[INPUT — start]

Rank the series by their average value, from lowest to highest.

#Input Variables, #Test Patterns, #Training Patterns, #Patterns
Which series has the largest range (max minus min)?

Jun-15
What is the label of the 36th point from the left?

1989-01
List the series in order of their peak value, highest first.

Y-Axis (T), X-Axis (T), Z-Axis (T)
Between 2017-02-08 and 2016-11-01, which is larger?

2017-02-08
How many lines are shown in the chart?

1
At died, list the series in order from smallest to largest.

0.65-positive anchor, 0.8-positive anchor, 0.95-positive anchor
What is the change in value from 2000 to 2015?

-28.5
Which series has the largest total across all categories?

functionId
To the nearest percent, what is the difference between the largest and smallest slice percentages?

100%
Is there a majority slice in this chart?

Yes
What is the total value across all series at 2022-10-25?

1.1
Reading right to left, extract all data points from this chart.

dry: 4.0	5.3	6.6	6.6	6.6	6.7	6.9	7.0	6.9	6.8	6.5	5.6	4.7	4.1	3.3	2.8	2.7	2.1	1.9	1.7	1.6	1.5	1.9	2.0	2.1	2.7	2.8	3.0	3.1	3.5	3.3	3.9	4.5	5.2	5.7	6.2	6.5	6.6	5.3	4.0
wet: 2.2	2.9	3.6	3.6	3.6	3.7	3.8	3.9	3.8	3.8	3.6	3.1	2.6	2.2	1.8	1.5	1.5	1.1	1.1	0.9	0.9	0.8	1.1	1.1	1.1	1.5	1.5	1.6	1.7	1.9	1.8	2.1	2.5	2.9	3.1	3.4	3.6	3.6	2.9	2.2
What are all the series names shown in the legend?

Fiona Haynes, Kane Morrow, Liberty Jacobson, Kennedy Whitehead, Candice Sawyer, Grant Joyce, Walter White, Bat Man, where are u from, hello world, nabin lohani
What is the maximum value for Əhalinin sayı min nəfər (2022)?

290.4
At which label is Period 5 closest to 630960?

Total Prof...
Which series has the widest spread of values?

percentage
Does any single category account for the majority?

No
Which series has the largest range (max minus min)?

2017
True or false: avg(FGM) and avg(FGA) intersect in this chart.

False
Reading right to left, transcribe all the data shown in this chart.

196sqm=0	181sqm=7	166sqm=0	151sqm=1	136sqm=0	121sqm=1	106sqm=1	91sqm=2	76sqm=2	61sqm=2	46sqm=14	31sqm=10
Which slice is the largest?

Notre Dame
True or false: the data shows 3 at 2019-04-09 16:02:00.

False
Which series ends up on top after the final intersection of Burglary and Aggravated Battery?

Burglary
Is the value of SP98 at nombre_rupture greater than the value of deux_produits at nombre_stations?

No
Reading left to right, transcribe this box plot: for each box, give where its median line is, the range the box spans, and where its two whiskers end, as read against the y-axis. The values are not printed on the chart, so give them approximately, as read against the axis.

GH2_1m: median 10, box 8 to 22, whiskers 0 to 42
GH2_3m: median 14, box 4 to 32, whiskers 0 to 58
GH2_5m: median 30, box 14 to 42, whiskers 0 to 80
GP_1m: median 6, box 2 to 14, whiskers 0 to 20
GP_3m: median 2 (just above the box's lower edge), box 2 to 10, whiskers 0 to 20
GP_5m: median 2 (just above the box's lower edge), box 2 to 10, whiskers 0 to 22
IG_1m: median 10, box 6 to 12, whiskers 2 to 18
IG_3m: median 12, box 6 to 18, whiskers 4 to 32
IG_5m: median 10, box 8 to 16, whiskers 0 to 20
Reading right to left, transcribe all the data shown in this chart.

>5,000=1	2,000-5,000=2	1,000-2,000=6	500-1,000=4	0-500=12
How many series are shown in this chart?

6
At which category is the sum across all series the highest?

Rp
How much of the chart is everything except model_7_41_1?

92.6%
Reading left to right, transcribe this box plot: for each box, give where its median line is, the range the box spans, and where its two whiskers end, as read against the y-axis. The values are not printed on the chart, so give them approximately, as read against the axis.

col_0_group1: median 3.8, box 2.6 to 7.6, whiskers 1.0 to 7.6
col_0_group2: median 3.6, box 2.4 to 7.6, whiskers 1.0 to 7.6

[INPUT — finish]

ASSIGNMENT —
Rewrite all the data entries above, replacing each occurrence of "transcribe" with "write out" and leaving everything else unchanged.

TASK ANSWER —
Rank the series by their average value, from lowest to highest.

#Input Variables, #Test Patterns, #Training Patterns, #Patterns
Which series has the largest range (max minus min)?

Jun-15
What is the label of the 36th point from the left?

1989-01
List the series in order of their peak value, highest first.

Y-Axis (T), X-Axis (T), Z-Axis (T)
Between 2017-02-08 and 2016-11-01, which is larger?

2017-02-08
How many lines are shown in the chart?

1
At died, list the series in order from smallest to largest.

0.65-positive anchor, 0.8-positive anchor, 0.95-positive anchor
What is the change in value from 2000 to 2015?

-28.5
Which series has the largest total across all categories?

functionId
To the nearest percent, what is the difference between the largest and smallest slice percentages?

100%
Is there a majority slice in this chart?

Yes
What is the total value across all series at 2022-10-25?

1.1
Reading right to left, extract all data points from this chart.

dry: 4.0	5.3	6.6	6.6	6.6	6.7	6.9	7.0	6.9	6.8	6.5	5.6	4.7	4.1	3.3	2.8	2.7	2.1	1.9	1.7	1.6	1.5	1.9	2.0	2.1	2.7	2.8	3.0	3.1	3.5	3.3	3.9	4.5	5.2	5.7	6.2	6.5	6.6	5.3	4.0
wet: 2.2	2.9	3.6	3.6	3.6	3.7	3.8	3.9	3.8	3.8	3.6	3.1	2.6	2.2	1.8	1.5	1.5	1.1	1.1	0.9	0.9	0.8	1.1	1.1	1.1	1.5	1.5	1.6	1.7	1.9	1.8	2.1	2.5	2.9	3.1	3.4	3.6	3.6	2.9	2.2
What are all the series names shown in the legend?

Fiona Haynes, Kane Morrow, Liberty Jacobson, Kennedy Whitehead, Candice Sawyer, Grant Joyce, Walter White, Bat Man, where are u from, hello world, nabin lohani
What is the maximum value for Əhalinin sayı min nəfər (2022)?

290.4
At which label is Period 5 closest to 630960?

Total Prof...
Which series has the widest spread of values?

percentage
Does any single category account for the majority?

No
Which series has the largest range (max minus min)?

2017
True or false: avg(FGM) and avg(FGA) intersect in this chart.

False
Reading right to left, write out all the data shown in this chart.

196sqm=0	181sqm=7	166sqm=0	151sqm=1	136sqm=0	121sqm=1	106sqm=1	91sqm=2	76sqm=2	61sqm=2	46sqm=14	31sqm=10
Which slice is the largest?

Notre Dame
True or false: the data shows 3 at 2019-04-09 16:02:00.

False
Which series ends up on top after the final intersection of Burglary and Aggravated Battery?

Burglary
Is the value of SP98 at nombre_rupture greater than the value of deux_produits at nombre_stations?

No
Reading left to right, write out this box plot: for each box, give where its median line is, the range the box spans, and where its two whiskers end, as read against the y-axis. The values are not printed on the chart, so give them approximately, as read against the axis.

GH2_1m: median 10, box 8 to 22, whiskers 0 to 42
GH2_3m: median 14, box 4 to 32, whiskers 0 to 58
GH2_5m: median 30, box 14 to 42, whiskers 0 to 80
GP_1m: median 6, box 2 to 14, whiskers 0 to 20
GP_3m: median 2 (just above the box's lower edge), box 2 to 10, whiskers 0 to 20
GP_5m: median 2 (just above the box's lower edge), box 2 to 10, whiskers 0 to 22
IG_1m: median 10, box 6 to 12, whiskers 2 to 18
IG_3m: median 12, box 6 to 18, whiskers 4 to 32
IG_5m: median 10, box 8 to 16, whiskers 0 to 20
Reading right to left, write out all the data shown in this chart.

>5,000=1	2,000-5,000=2	1,000-2,000=6	500-1,000=4	0-500=12
How many series are shown in this chart?

6
At which category is the sum across all series the highest?

Rp
How much of the chart is everything except model_7_41_1?

92.6%
Reading left to right, write out this box plot: for each box, give where its median line is, the range the box spans, and where its two whiskers end, as read against the y-axis. The values are not printed on the chart, so give them approximately, as read against the axis.

col_0_group1: median 3.8, box 2.6 to 7.6, whiskers 1.0 to 7.6
col_0_group2: median 3.6, box 2.4 to 7.6, whiskers 1.0 to 7.6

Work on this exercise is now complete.